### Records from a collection
+ + + + +
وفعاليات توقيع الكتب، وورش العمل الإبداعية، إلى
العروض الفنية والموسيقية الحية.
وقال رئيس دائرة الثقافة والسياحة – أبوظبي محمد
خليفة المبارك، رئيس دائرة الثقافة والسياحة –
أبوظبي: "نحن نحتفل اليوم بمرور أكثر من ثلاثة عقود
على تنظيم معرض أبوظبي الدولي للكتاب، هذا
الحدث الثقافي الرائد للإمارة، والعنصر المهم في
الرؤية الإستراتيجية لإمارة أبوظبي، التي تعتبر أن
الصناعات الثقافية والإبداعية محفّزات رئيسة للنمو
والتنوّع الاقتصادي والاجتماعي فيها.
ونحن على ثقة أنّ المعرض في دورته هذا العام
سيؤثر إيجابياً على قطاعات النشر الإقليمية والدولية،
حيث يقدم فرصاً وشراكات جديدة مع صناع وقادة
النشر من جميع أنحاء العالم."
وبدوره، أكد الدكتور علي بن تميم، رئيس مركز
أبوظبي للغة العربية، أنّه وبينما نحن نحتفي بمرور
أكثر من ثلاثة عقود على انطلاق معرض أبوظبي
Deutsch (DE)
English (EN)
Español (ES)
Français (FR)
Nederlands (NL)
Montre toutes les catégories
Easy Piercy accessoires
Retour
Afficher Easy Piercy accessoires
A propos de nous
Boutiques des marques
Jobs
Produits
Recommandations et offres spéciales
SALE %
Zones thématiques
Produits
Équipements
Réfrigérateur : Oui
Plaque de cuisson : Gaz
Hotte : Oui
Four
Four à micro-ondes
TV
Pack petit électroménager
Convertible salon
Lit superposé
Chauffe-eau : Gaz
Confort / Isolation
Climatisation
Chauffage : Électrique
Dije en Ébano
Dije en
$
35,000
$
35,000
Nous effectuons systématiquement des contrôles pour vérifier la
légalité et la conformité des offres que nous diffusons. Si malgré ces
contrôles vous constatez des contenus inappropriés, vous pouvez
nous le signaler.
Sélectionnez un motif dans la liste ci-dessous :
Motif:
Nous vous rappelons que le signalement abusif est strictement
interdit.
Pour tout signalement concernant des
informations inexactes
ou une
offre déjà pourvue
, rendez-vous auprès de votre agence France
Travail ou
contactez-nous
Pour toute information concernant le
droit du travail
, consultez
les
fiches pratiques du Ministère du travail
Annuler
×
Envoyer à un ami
+ + + + +
### WORK ITEM
From the entries above, restate word for word the lines from the line containing "A propos de nous" to the line containing "légalité et la", both ends included, and nothing more.

### TASK ANSWER
A propos de nous
Boutiques des marques
Jobs
Produits
Recommandations et offres spéciales
SALE %
Zones thématiques
Produits
Équipements
Réfrigérateur : Oui
Plaque de cuisson : Gaz
Hotte : Oui
Four
Four à micro-ondes
TV
Pack petit électroménager
Convertible salon
Lit superposé
Chauffe-eau : Gaz
Confort / Isolation
Climatisation
Chauffage : Électrique
Dije en Ébano
Dije en
$
35,000
$
35,000
Nous effectuons systématiquement des contrôles pour vérifier la
légalité et la conformité des offres que nous diffusons. Si malgré ces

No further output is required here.